Results: Multiple-time-scale correlations between the mean arterial pressure and regional cerebral tissue oxygen saturation oscillations were tested in 10 asphyxiated newborns undergoing hypothermia therapy. Large noninduced fluctuations in the blood pressure were observed during cooling in all five infants with abnormal outcomes. Notably, these infants had two distinct patterns of correlation: a positive in-phase correlation at the short time scales (15 minutes) and/or a negative antiphase correlations observed at long time scales (4 hours.). Both the in-phase (area under the curve 0.6, [95% confidence interval 0.2-0.95]) and antiphase correlations (area under the curve 0.75, [95% confidence interval 0.4-0.95]) appeared to be related to an abnormal outcome.

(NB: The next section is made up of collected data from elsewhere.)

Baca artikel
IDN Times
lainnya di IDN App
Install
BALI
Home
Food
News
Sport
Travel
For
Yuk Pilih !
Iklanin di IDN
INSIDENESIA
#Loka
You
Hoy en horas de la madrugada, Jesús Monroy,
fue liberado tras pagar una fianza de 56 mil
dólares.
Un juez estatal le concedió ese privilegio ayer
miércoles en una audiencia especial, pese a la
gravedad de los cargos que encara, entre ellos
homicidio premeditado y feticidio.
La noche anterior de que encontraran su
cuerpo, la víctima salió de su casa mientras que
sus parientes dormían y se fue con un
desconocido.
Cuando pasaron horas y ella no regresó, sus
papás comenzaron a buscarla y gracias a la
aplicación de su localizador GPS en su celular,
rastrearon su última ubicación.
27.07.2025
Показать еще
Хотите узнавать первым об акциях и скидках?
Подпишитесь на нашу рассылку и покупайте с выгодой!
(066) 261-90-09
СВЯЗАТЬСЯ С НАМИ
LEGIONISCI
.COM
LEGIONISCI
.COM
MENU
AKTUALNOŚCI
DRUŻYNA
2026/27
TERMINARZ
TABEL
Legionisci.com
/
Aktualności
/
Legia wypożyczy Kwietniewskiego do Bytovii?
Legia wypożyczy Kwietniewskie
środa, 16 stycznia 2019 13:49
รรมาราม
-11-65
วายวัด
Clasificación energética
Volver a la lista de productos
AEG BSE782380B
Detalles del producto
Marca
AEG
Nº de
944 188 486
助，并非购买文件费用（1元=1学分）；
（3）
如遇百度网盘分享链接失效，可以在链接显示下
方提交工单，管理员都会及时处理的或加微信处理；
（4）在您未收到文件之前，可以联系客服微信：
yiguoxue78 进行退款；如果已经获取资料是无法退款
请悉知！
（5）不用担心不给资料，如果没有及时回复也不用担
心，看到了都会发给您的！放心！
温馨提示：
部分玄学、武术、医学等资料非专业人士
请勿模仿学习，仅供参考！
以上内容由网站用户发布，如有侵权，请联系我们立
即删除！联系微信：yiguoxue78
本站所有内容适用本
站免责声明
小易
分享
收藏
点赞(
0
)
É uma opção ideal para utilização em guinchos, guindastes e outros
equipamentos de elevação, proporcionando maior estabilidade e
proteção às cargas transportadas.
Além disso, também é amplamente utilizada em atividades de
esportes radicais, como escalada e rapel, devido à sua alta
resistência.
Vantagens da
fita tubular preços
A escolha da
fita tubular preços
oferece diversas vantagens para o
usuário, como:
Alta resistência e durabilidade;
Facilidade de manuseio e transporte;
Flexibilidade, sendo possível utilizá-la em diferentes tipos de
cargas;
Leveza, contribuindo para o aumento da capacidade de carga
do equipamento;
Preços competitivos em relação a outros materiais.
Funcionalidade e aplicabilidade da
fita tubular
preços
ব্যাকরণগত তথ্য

Conclusions: Our observations suggest that the time scale is an important factor that needs to be standardized in the assessment of neonatal cerebral hemodynamics.

Keywords: cerebral hemodynamics; hypothermia; hypoxic-ischemic encephalopathy (HIE); near infrared spectroscopy (NIRS); neonate.

Figure 1

a. Data processing and analysis procedures. Mean arterial pressure (MAP) and cerebral tissue oxygen saturation (S_ctO₂) were recorded every 30 seconds. The raw data were inspected through a spike-detection algorithm to identify any measurement artifacts. 1b. Spike-like data points were replaced with linearly interpolated values from their nearest neighbors. 1c. Pearson’s correlation coefficient (R) between MAP and S_ctO₂ was computed within a moving window. The window size increased over time scales of 1/8, 1/4, 1/2, 1, 2, 4, and 8 hours.

Figure 2

Examples of the different patterns of hemodynamics noted during cooling in infants with abnormal outcomes. Mean arterial pressure (MAP) and cerebral tissue oxygen saturation (S_ctO₂) are depicted on the y axis, time on the x axis in: (2a.) newborn with positive correlation, and (2b.) newborn with negative correlation both of whom had abnormal outcomes.

Figure 3

Cerebral hemodynamics index (CH index) derived from the multiple-time-scale correlation analysis. The CH index values in the selected 10 newborns are plotted against the five time scales of 7min, 15min, 30 min, 1hr, 2hr, 4hr and 8 hr. At each time scale, the CH index was calculated for significant correlation coefficient R>0.5 (left) and R< −0.5 (right).